**GIVEN RECORDS**
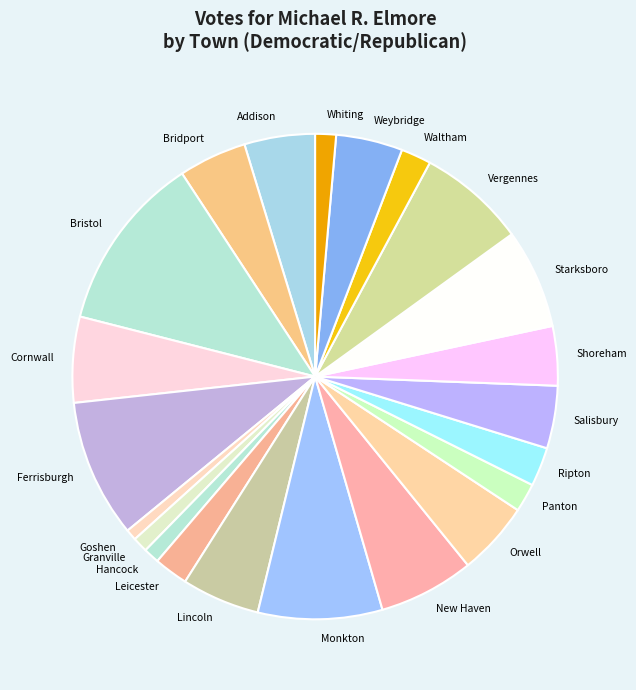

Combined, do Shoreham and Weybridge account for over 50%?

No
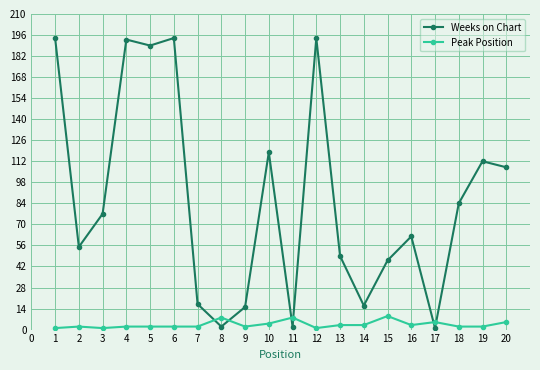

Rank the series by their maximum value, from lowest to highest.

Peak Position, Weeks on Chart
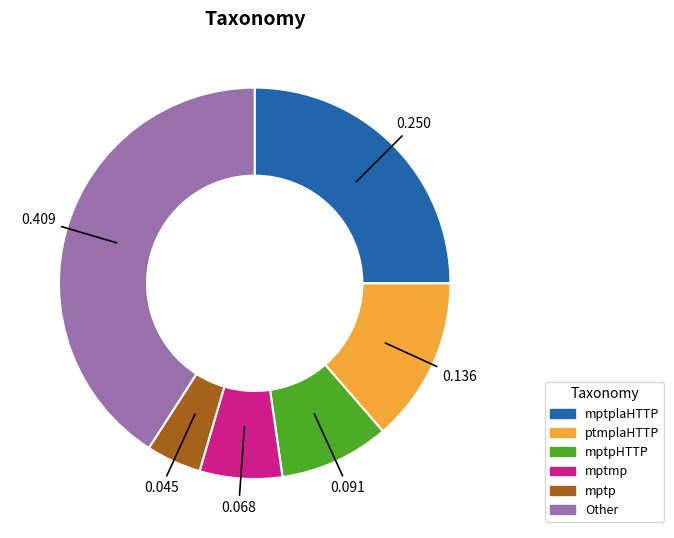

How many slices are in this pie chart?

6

...

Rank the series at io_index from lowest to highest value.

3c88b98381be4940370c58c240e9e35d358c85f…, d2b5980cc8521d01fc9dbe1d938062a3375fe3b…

**YOUR GOAL**
Count the lines in the items above that contain the word "value", matching case exactly. Reply with the number alone.

**SOLUTION TO THE EXERCISE**
2